Он очень редко был разговорчив и иногда на все вопросы Мери отвечал одним ворчанием, но однажды утром разговорился. Он выпрямился, поставив ногу на заступ лопаты, и пристально оглядел Мери.
— Ты давно здесь? — выпалил он.
— Около месяца, кажется, — ответила она.
— Это делает Миссельтуэйту честь, — сказал он, — ты не такая худая и желтая, как была прежде. Когда ты впервые пришла сюда, в сад, ты была похожа на ощипанного галчонка; я подумал тогда, что никогда не видывал более некрасивого и кислого лица, чем твое.
Мери была не тщеславна и никогда не была высокого мнения о своей наружности, поэтому ничуть не смутилась.
— Я знаю, что я теперь не такая худая; мои чулки становятся уже… А вот малиновка, Бен!
Это действительно была малиновка, красивее чем когда-либо: ее красный «жилет» блестел, как атлас, она размахивала крыльями, склоняла головку набок и грациозно прыгала. Потом она вдруг расправила крылья и — Мери едва верила своим глазам! — взлетела прямо на ручку лопаты Бена. А Бен стоял неподвижно, затаив дыхание, пока птичка снова расправила крылья и улетела. Потом он постоял, глядя на ручку лопаты, как будто в ней было нечто волшебное, и снова начал копать, не говоря ни слова. Но так как на лице его то появлялась, то исчезала улыбка, Мери не побоялась заговорить с ним.
— А у вас есть собственный сад? — спросила она.
— Нет; я холостяк и живу у Мартина, возле заставы…
— А если бы у вас был сад, что бы вы там посадили? — спросила Мери.
— Капусту, картофель, лук…
— А если бы вы хотели посадить цветы? — настаивала Мери. — Что бы вы посадили?
— Цветочные луковицы… что-нибудь душистое, а больше всего роз.
Лицо Мери оживилось.
— А вы любите розы? — спросила она.
Бен вырвал с корнем какое-то сорное растение и бросил его в сторону, прежде чем ответил.
— Да, люблю… Меня этому научила одна молодая дама, у которой я был садовником. У нее был клочок земли в одном месте, которое ей очень нравилось… а розы она так любила, как будто это были дети… или птицы. Я сам видел, как она нагибалась и целовала их… Это было давно, лет десять тому назад.
— А где она теперь? — спросила Мери, сильно заинтересованная.
— На небе, — ответил Бен, — как говорит пастор.
— А что сделалось с розами?
— Их оставили так… на произвол судьбы.
Мери начала волноваться.
— И они совсем умерли? Розы умирают, когда их оставляют так? — осмелилась она спросить.
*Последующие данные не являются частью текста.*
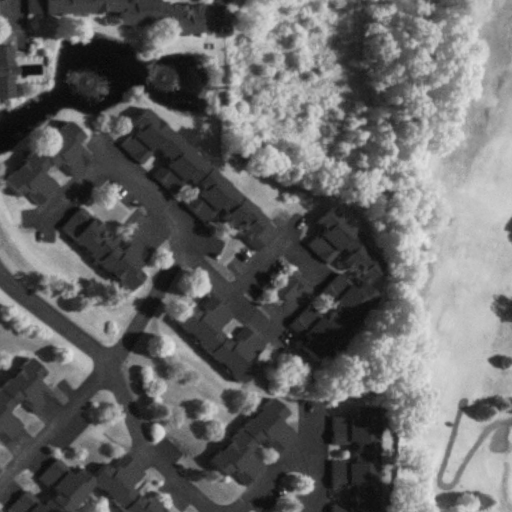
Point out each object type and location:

— Я научился любить их… Я любил ее, а она — розы, — неохотно сознался Бен. — Раза два в год я уходил туда… делал кое-что… подстригал кусты, расчищал вокруг корней. Они были запущены, но земля была хорошая, и кое-какие выжили.
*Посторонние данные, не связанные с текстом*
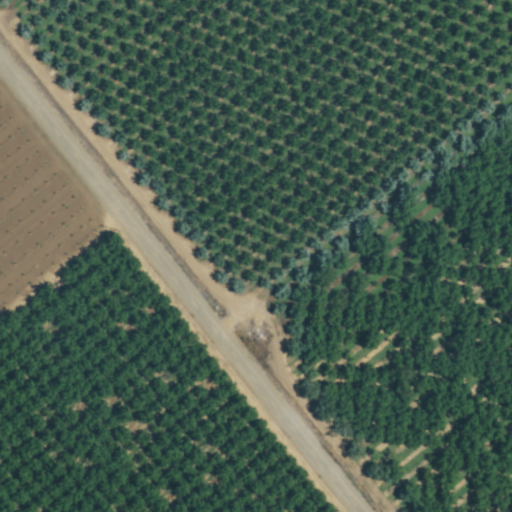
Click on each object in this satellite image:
road: (185, 266)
— А когда на кустах нет листьев и они сухие и серые или коричневые, то как же можно узнать, живые они или мертвые? — спросила Мери.
— Подожди, пока за них возьмется весна, когда солнце светит после дождя, а дождь выпадает после солнечного света, тогда узнаешь.
— Как же, как? — крикнула Мери, забыв осторожность.
— Погляди хорошенько на ветки и, если найдешь на них кое-где коричневые комочки, следи за ними после теплого дождя… Увидишь, что будет.
Он вдруг остановился и с любопытством поглядел на ее оживленное лицо.
— А ты чего так вдруг заинтересовалась розами? — спросил он.
Мери почувствовала, что лицо ее вспыхнуло; она почти боялась ответить.
— Это я… я хочу поиграть… будто у меня есть свой сад, — пробормотала она, — я… мне… нечего делать… У меня ничего… и никого.
— Да, это верно, — медленно сказал Бен, глядя на нее, — у тебя нет ничего и никого.
Сказал он это таким странным тоном, что Мери подумала, не жалеет ли он ее немножко.
Мери никогда не жалела самое себя; она только иногда бывала утомлена и сердита, потому что никого и ничего не любила. Но теперь все как будто менялось и становилось лучше. Если только никто не узнает про ее таинственный сад, ей всегда будет весело!